Record extracts ::
>>
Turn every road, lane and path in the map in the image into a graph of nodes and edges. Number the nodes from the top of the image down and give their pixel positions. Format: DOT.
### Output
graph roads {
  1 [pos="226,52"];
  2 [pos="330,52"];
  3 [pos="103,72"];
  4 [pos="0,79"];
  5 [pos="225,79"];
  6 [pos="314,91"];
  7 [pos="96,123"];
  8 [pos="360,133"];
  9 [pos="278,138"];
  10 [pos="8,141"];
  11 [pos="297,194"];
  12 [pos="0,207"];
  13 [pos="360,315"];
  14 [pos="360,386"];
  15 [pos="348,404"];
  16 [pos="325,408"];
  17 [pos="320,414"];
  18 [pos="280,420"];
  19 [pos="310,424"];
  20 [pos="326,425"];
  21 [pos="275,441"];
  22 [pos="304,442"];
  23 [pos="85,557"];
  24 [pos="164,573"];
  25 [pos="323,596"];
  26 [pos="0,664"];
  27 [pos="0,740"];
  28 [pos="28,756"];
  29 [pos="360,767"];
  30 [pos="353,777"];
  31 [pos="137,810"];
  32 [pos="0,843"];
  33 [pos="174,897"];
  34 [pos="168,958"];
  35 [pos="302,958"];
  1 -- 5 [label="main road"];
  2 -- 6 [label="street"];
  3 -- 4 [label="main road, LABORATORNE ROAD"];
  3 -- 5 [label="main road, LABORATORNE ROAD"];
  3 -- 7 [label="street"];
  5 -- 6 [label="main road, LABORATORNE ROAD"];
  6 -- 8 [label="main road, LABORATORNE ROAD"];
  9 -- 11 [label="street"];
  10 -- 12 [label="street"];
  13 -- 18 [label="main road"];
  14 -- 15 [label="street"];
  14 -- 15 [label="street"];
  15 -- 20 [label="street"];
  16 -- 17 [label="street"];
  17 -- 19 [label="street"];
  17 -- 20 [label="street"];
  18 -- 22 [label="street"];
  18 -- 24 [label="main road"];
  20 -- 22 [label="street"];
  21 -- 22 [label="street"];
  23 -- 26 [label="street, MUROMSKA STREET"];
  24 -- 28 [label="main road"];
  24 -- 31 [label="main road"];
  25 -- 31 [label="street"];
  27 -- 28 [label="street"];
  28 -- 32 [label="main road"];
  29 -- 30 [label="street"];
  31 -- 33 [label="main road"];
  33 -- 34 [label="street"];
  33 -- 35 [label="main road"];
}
<<
Work instructions ::
Reproduce the listing above precisely.

Answer to the problem ::
Turn every road, lane and path in the map in the image into a graph of nodes and edges. Number the nodes from the top of the image down and give their pixel positions. Format: DOT.
### Output
graph roads {
  1 [pos="226,52"];
  2 [pos="330,52"];
  3 [pos="103,72"];
  4 [pos="0,79"];
  5 [pos="225,79"];
  6 [pos="314,91"];
  7 [pos="96,123"];
  8 [pos="360,133"];
  9 [pos="278,138"];
  10 [pos="8,141"];
  11 [pos="297,194"];
  12 [pos="0,207"];
  13 [pos="360,315"];
  14 [pos="360,386"];
  15 [pos="348,404"];
  16 [pos="325,408"];
  17 [pos="320,414"];
  18 [pos="280,420"];
  19 [pos="310,424"];
  20 [pos="326,425"];
  21 [pos="275,441"];
  22 [pos="304,442"];
  23 [pos="85,557"];
  24 [pos="164,573"];
  25 [pos="323,596"];
  26 [pos="0,664"];
  27 [pos="0,740"];
  28 [pos="28,756"];
  29 [pos="360,767"];
  30 [pos="353,777"];
  31 [pos="137,810"];
  32 [pos="0,843"];
  33 [pos="174,897"];
  34 [pos="168,958"];
  35 [pos="302,958"];
  1 -- 5 [label="main road"];
  2 -- 6 [label="street"];
  3 -- 4 [label="main road, LABORATORNE ROAD"];
  3 -- 5 [label="main road, LABORATORNE ROAD"];
  3 -- 7 [label="street"];
  5 -- 6 [label="main road, LABORATORNE ROAD"];
  6 -- 8 [label="main road, LABORATORNE ROAD"];
  9 -- 11 [label="street"];
  10 -- 12 [label="street"];
  13 -- 18 [label="main road"];
  14 -- 15 [label="street"];
  14 -- 15 [label="street"];
  15 -- 20 [label="street"];
  16 -- 17 [label="street"];
  17 -- 19 [label="street"];
  17 -- 20 [label="street"];
  18 -- 22 [label="street"];
  18 -- 24 [label="main road"];
  20 -- 22 [label="street"];
  21 -- 22 [label="street"];
  23 -- 26 [label="street, MUROMSKA STREET"];
  24 -- 28 [label="main road"];
  24 -- 31 [label="main road"];
  25 -- 31 [label="street"];
  27 -- 28 [label="street"];
  28 -- 32 [label="main road"];
  29 -- 30 [label="street"];
  31 -- 33 [label="main road"];
  33 -- 34 [label="street"];
  33 -- 35 [label="main road"];
}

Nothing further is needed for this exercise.